Wondering how to grow lettuce? You’ve come to the right place. Having fresh lettuce in your garden is so convenient, and you won’t wonder if it’s been recalled due to contamination.
Learning how to grow lettuce is simple – it doesn’t require much room and grows well in almost any container. Learn how to grow lettuce in your garden and in containers with these 6 tips.
6 Tips for How to Grow Lettuce
1. Plant lettuce at the right time
Lettuce is a cool (not cold) season crop; it thrives when temperatures are between 60℉ and 70℉. Hot weather often causes lettuce to bolt and/or become bitter. Look for heat-resistant varieties when growing in warm climates. Begin planting lettuce 4 weeks before the last spring frost date. Plant lettuce again in the fall in warm climates.
In the low desert of Arizona:
- Start seeds indoors: August 15 – January 15
- Plant seeds outside: August 15 – January
- Plant transplants outside: September 15 – Feb. 15
2. Try different varieties of lettuce
- Leaf Lettuce – Easiest type to grow. Harvest leaves all at once or a few at a time. Types to try: Burgundy Boston; Red Salad Bowl Mix.
- Head Lettuce – Most difficult type to grow; very sensitive to warm weather. Types to try: Iceberg is the most common variety.
- Butterhead Lettuce – Tightly folded heads of leaves. Mild flavored, subtle butter flavor. Types to try: Buttercrunch; Tom Thumb (good for containers).
- Romaine Lettuce – Tight, tall bundles of thick leaves. Can be up to 20” tall. Types to try: Paris Island Cos; Red Romaine.
* Click on seed name to see seeds for each variety.
3. Choose small transplants or plant directly from seed
Plant lettuce in compost-rich, well-draining soil. Lettuce does best when planted directly from seed.
To plant lettuce from seed, plant seeds every ½” or so and lightly cover with soil. Do not let seeds dry out until they germinate. Thin seedlings (enjoy them as baby greens) until leaf lettuce is about 4” apart, head lettuce is 12” apart, and romaine and butterhead lettuce is 6”-8” apart.
When planting transplants, choose young, small transplants – they are less likely to bolt.

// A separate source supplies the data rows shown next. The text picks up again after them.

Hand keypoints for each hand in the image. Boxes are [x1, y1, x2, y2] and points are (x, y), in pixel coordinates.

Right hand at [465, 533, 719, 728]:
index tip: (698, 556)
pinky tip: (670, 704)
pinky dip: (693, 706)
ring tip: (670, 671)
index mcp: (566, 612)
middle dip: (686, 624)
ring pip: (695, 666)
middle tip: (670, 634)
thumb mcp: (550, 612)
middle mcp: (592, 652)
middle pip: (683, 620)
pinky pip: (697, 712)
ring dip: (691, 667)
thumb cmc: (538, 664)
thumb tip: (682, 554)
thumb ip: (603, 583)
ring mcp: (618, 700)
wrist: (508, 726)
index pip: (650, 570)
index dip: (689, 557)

Plant transplants at the same depth as nursery containers. Space leaf lettuce transplants 4” apart, head lettuce transplants 12” apart, and romaine and butterhead lettuce transplants 6”-8” apart.
4. Do not allow lettuce to dry out
Lettuce has a shallow root system and requires frequent watering. Dry conditions cause lettuce to become bitter and/or bolt.
To avoid problems with disease, try not to get water on the leaves when watering. Water in the morning if possible.
WHAT IS BOLTING? When a plant is under stress from lack of water, temperature, or other environmental factors, the plant may prematurely produce a flowering stem that produces seeds. Once a plant bolts, it often becomes inedible and bitter. Plants that may bolt include lettuce, cilantro, spinach, arugula, and celery.
5. Harvest lettuce a little at a time or all at once
When you harvest your lettuce right before eating, you don’t have to worry that the lettuce has gone bad. Lettuce is a great choice for the “cut and come again” method. Harvest outer leaves as needed and allow them to regrow for future harvests. To harvest the entire plant, cut off with scissors 1/2” above the soil line.
6. Add lettuce to almost any container
Because lettuce has a shallow root system, it is a good choice for containers.